Track four, “Sugah Daddy,” starts with Frank Gadson playing the kick using the hand-bone technique, popular amongst tap dancers and hoofers during the Vaudeville era. D’Angelo, Palladino, and Gadson also contribute to the claps, while Q-Tip and Foster contribute lyrics about an overzealous woman looking to enrapture a preacher for her own personal enjoyment. “Really Love” concludes “Side A” of Black Messiah. Originally leaked almost a decade ago by Questlove, the finished version includes a lush string arrangement by Brent Fischer and accompanying drums by Questlove. Emitting notes of nostalgia, “Really Love” is sonically reminiscent of Voodoo’s “Send It On,” singing of true love and romance.
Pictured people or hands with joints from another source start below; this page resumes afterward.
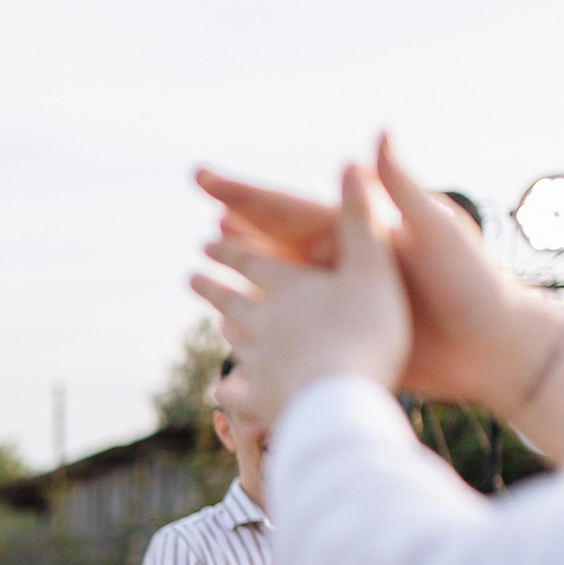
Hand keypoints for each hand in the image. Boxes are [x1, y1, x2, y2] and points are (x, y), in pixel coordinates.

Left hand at [192, 162, 409, 423]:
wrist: (337, 397)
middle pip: (229, 300)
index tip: (206, 241)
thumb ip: (361, 219)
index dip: (229, 250)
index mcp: (285, 286)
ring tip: (219, 326)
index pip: (250, 262)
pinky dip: (229, 391)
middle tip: (191, 278)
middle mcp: (260, 321)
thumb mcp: (372, 267)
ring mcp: (255, 363)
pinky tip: (223, 394)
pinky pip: (236, 394)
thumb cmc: (364, 331)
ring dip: (224, 330)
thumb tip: (354, 163)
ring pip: (233, 342)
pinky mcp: (257, 401)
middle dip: (211, 285)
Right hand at [199, 136, 563, 412]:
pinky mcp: (353, 339)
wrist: (496, 348)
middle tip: (200, 236)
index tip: (204, 182)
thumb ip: (400, 188)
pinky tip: (243, 339)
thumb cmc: (474, 283)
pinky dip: (268, 331)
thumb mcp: (437, 230)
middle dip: (237, 237)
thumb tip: (376, 136)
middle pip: (276, 246)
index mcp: (359, 233)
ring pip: (281, 291)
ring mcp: (346, 304)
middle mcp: (346, 264)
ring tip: (208, 286)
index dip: (243, 197)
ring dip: (245, 286)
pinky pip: (297, 333)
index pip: (287, 208)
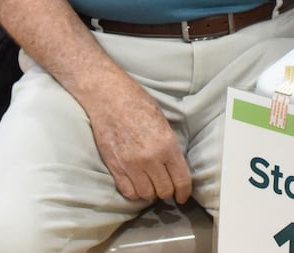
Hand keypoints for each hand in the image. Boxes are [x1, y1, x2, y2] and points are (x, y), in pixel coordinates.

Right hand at [85, 81, 191, 203]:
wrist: (109, 98)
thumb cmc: (137, 104)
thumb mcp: (163, 123)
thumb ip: (170, 147)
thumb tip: (176, 168)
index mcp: (167, 145)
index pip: (181, 180)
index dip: (184, 192)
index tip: (182, 197)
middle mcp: (151, 158)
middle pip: (164, 191)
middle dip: (167, 190)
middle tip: (165, 185)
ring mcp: (131, 164)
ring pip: (147, 194)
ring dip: (150, 191)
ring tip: (150, 183)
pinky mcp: (115, 167)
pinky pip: (129, 192)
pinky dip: (134, 192)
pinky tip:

“Side B” of Black Messiah begins with “Back to the Future (Part One),” where D’Angelo makes the first references to his disappearance for the past fourteen years, with the late Spanky Alford on guitars. Tracks such as “Till it’s Done (Tutu)” and “Prayer” provide commentary about D’Angelo’s awareness of the world around him. “Betray My Heart,” the oldest track on the album, alludes to the Voodoo aesthetic that made him a household name amongst true musicians and instrumentalists. D’Angelo and Foster are influenced by Johnny Cash and B.B. King on “The Door,” which is heavy in whistle arrangements with little guitar, creating a classic blues song in every sense. The reprise of “Back to the Future (Part Two)” gives listener’s the impression that D’Angelo is still trying to find his place in the future, while missing what he loved in the past, before fading into “Another Life,” a sultry ballad that closes out the album.
Black Messiah is the soul food that many have been waiting close to fifteen years for from D’Angelo and it delivers with little room for seconds. The only downfall of the album is quite subjective, which is the quality of D’Angelo’s vocals. His trademark mumble and the obscuring of his voice, which is buried under a decade of layered arrangements, could be seen as purposeful—an attempt to use his voice as an organic instrument amongst instruments, where its quality only adds to the overall musical experience being offered. Closing out the year as one of the best albums of 2014, Black Messiah is just that, the revolutionary voice that fans have been searching for since their leader went incognito.